Complete brain gap on my part, embarrassed to say the least.


----------



## FLYKING02 (Mar 22, 2021)

What are the numbers like? Are the numbers comparable to salmon or steelhead runs?


----------



## TroutFishingBear (Aug 31, 2007)

They dont stack in a spot like king salmon do
More dispersed than that
Course my main experience are the flint and Huron rivers and not the kzoo...you can def get em...if it is a warmer February it can be pretty good while still legal.


----------



## GRUNDY (Jun 18, 2005)

I think yer source of information may not be very educated about the subject.

There is not a "run" of walleye in January. There may be spots where they tend to congregate, but you would have to work to find that spot.

It's not a "run" in the true sense. Such as how it's worth it for some people to travel to the Betsie for the salmon run, or spring walleye in the Detroit River.

Good luck if you get after them. I have heard there can be good fishing in December for them in spots.


----------



## mjh4 (Feb 2, 2018)

I know in Indiana they get big eyes in December throwing rapala stick baits. The colder the weather the better. I’ve seen some big river eyes caught in 20degree temps. 


Sent from my iPhone using Michigan Sportsman mobile app


----------



## kzoofisher (Mar 6, 2011)

They _can_ be there. If they were in thick and heavy and were easy to catch the steel headers would get them often enough that it would be a thing. But they don't, they only get them often enough to be mildly surprising even on the Mo. If you want to target river walleye in January you're much better off on the east side rivers that have good year round numbers and huge spring runs. As a change of pace the Kzoo might be fun but I wouldn't have very high expectations.


----------



## Bucket-Back (Feb 8, 2004)

FLYKING02 said:


> What are the numbers like? Are the numbers comparable to salmon or steelhead runs?

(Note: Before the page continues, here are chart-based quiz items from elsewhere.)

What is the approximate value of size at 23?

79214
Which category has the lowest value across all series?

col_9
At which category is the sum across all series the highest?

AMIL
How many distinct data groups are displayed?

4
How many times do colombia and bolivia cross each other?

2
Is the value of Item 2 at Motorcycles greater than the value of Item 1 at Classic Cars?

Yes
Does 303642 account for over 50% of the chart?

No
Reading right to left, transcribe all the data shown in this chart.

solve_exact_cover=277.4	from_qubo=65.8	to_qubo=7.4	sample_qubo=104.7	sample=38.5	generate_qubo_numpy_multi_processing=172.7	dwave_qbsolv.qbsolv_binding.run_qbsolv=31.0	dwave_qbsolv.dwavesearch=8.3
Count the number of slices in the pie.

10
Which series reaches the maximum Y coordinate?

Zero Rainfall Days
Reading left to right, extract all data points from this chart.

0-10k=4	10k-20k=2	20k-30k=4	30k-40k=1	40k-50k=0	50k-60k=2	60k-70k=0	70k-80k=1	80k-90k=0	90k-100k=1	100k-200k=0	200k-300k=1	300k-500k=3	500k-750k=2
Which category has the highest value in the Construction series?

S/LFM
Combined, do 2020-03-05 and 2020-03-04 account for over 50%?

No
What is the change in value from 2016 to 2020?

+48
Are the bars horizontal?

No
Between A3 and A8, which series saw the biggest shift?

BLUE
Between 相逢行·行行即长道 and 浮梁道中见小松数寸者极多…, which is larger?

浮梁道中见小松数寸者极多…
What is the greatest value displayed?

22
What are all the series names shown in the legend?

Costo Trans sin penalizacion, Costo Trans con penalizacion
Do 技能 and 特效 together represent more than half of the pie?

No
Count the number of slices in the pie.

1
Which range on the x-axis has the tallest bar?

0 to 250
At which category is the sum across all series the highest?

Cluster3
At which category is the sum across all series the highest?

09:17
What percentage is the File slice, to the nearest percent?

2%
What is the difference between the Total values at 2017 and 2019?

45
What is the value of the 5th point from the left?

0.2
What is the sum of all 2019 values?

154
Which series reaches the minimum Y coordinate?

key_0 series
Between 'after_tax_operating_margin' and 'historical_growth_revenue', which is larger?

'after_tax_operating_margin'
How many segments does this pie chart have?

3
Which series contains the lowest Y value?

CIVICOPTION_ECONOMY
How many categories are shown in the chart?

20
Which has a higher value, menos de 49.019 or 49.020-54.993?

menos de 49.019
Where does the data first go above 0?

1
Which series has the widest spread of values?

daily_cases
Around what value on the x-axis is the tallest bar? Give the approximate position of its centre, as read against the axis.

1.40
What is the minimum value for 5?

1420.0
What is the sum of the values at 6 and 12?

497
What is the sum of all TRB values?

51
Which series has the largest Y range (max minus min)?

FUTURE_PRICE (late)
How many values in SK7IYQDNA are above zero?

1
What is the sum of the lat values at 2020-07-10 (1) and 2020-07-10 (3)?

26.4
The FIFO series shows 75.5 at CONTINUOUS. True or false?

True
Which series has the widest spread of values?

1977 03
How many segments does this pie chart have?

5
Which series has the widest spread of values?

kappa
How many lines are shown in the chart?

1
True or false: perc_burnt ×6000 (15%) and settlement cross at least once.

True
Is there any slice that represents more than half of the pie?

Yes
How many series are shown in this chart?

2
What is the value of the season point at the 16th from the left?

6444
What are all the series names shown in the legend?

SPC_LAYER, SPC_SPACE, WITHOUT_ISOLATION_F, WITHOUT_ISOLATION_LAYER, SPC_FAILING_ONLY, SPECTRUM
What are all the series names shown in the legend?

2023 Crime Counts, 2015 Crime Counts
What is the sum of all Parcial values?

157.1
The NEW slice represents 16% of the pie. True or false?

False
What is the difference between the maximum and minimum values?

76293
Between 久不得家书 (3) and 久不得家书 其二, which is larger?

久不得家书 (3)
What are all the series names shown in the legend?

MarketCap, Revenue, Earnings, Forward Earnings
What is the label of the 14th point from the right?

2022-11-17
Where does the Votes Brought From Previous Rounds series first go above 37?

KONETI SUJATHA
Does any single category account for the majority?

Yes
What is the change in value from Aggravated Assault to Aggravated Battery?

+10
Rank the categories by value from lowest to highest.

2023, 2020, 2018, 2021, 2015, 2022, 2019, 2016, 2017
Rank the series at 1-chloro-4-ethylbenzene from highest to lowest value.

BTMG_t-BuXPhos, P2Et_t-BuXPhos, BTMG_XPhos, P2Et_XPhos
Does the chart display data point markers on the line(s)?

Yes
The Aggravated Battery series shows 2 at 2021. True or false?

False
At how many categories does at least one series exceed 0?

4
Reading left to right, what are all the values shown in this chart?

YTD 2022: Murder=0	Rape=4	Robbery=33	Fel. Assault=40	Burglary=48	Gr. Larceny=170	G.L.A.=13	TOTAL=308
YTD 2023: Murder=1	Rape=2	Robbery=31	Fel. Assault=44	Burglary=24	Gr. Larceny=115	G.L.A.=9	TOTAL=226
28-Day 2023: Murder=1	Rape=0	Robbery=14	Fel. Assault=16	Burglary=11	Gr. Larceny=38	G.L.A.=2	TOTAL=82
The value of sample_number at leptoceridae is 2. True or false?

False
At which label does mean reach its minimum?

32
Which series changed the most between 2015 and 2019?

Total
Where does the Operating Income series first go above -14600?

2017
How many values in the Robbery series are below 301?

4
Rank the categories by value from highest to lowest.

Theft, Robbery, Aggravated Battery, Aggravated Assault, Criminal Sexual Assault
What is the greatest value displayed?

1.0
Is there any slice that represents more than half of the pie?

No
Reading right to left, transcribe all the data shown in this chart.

MDNR takes eggs from Muskegon walleyes during the closed season .


----------



## Erik (Jan 17, 2000)

I've caught some on the Rabbit while fishing for steelhead. IDK. if they're lake run fish or not. I've never eaten one from there. Always put them back. Lots of advisories for the Kal watershed. 
The stairs at Allegan people fight over that spot. Seen a lot of walleyes "hooked" there. Not my thing. I'm a pretty non confrontational guy and prefer to stay away from the crowds.


----------



## GRUNDY (Jun 18, 2005)

I've only ever heard rumors of walleye in the rabbit. It would stand to reason that they should be there, but I never see any at the Hamilton dam where they should be, especially in March/April


----------



## Fishndude (Feb 22, 2003)

Some huge Walleyes are caught in the Grand, Muskegon, and Manistee rivers by Steelhead fishermen, each year. Mostly when the season is closed. You've got less than 3 weeks til that happens.


----------